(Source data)
________________
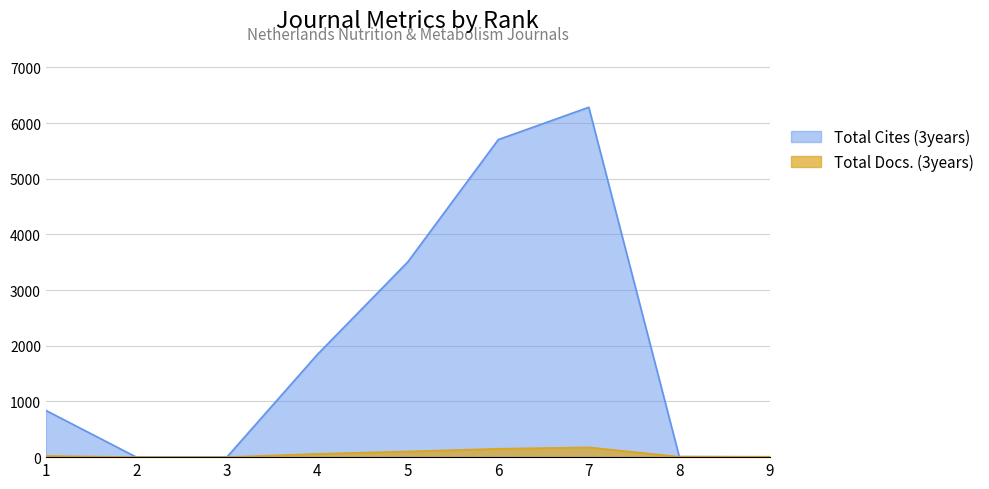

What is the difference between the maximum and minimum values in the Total Cites (3years) series?

6284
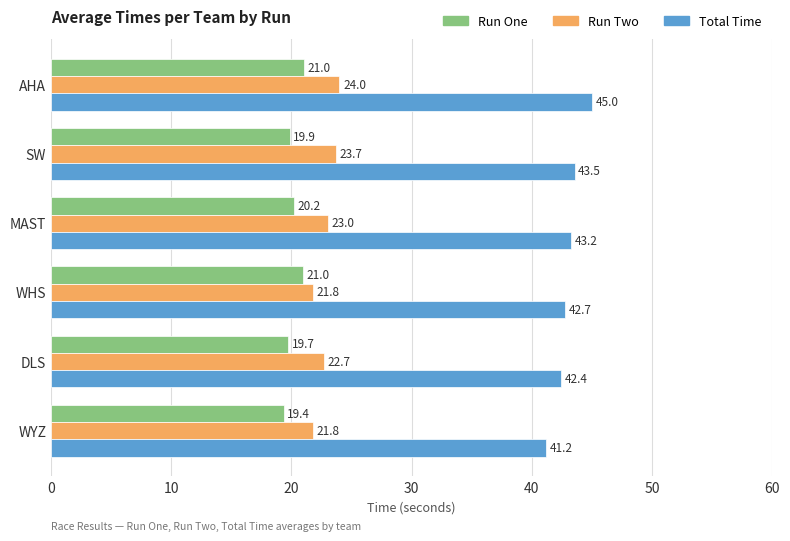

Rank the series by their maximum value, from lowest to highest.

Run One, Run Two, Total Time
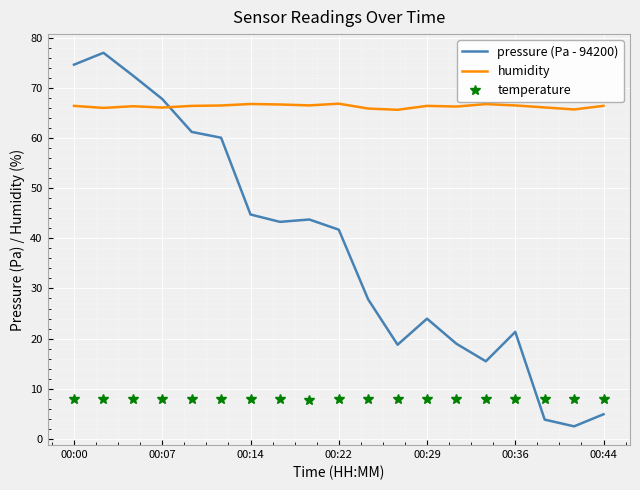

After their last crossing, which series has the higher values: pressure (Pa - 94200) or temperature?

temperature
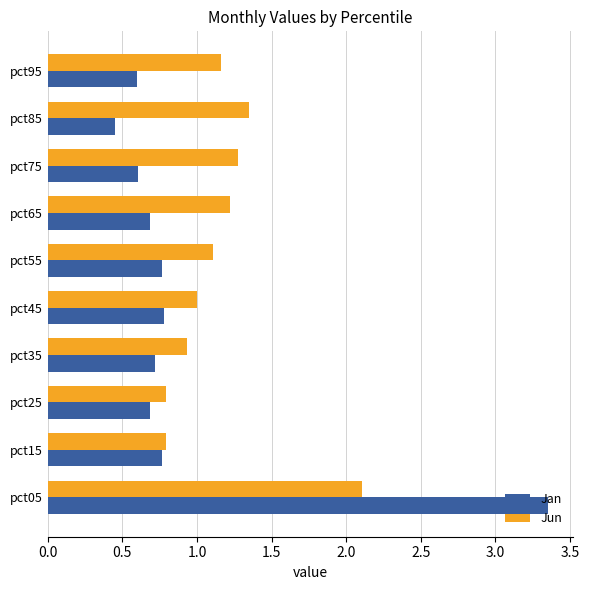

How many data points does each series have?

10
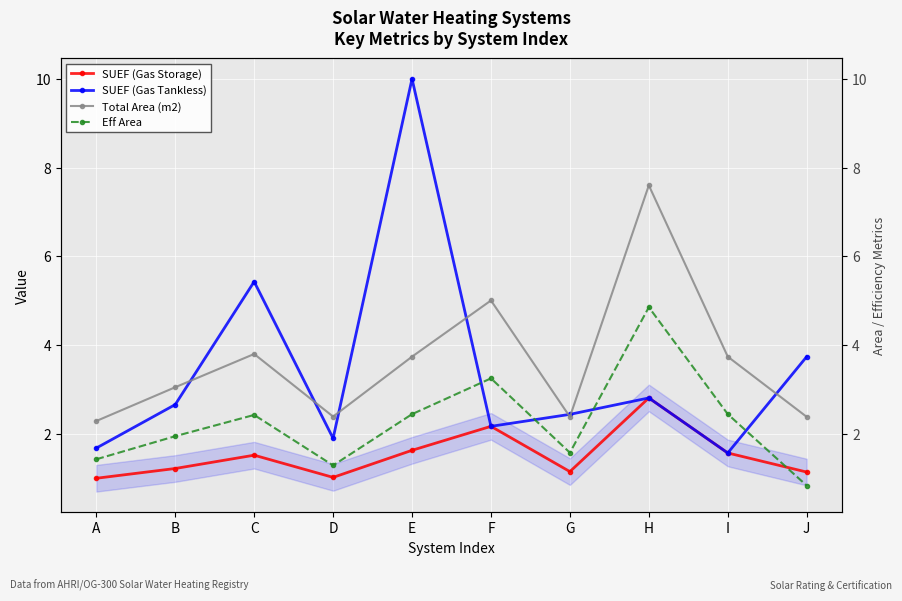

Reading left to right, what are all the values shown in this chart?

SUEF (Gas Storage): A=1.0	B=1.2	C=1.5	D=1.0	E=1.6	F=2.2	G=1.1	H=2.8	I=1.6	J=1.1
SUEF (Gas Tankless): A=1.7	B=2.7	C=5.4	D=1.9	E=10.0	F=2.2	G=2.4	H=2.8	I=1.6	J=3.7
Total Area (m2): A=2.3	B=3.1	C=3.8	D=2.4	E=3.7	F=5.0	G=2.4	H=7.6	I=3.7	J=2.4
Eff Area: A=1.4	B=1.9	C=2.4	D=1.3	E=2.4	F=3.3	G=1.6	H=4.9	I=2.4	J=0.8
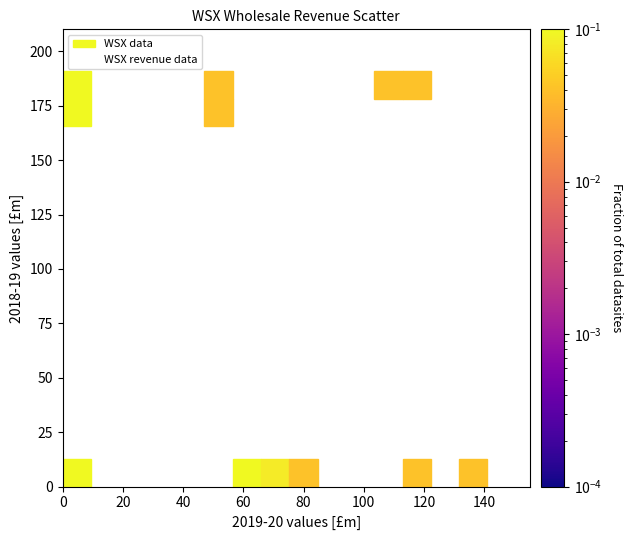

What Y value in the scatter plot is closest to 95?

166.8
________________
Job item: Please reproduce every line of the data above without any changes, but omit the pictures.

Your response:
What is the difference between the maximum and minimum values in the Total Cites (3years) series?

6284

Rank the series by their maximum value, from lowest to highest.

Run One, Run Two, Total Time

After their last crossing, which series has the higher values: pressure (Pa - 94200) or temperature?

temperature

How many data points does each series have?

10

Reading left to right, what are all the values shown in this chart?

SUEF (Gas Storage): A=1.0	B=1.2	C=1.5	D=1.0	E=1.6	F=2.2	G=1.1	H=2.8	I=1.6	J=1.1
SUEF (Gas Tankless): A=1.7	B=2.7	C=5.4	D=1.9	E=10.0	F=2.2	G=2.4	H=2.8	I=1.6	J=3.7
Total Area (m2): A=2.3	B=3.1	C=3.8	D=2.4	E=3.7	F=5.0	G=2.4	H=7.6	I=3.7	J=2.4
Eff Area: A=1.4	B=1.9	C=2.4	D=1.3	E=2.4	F=3.3	G=1.6	H=4.9	I=2.4	J=0.8

What Y value in the scatter plot is closest to 95?

166.8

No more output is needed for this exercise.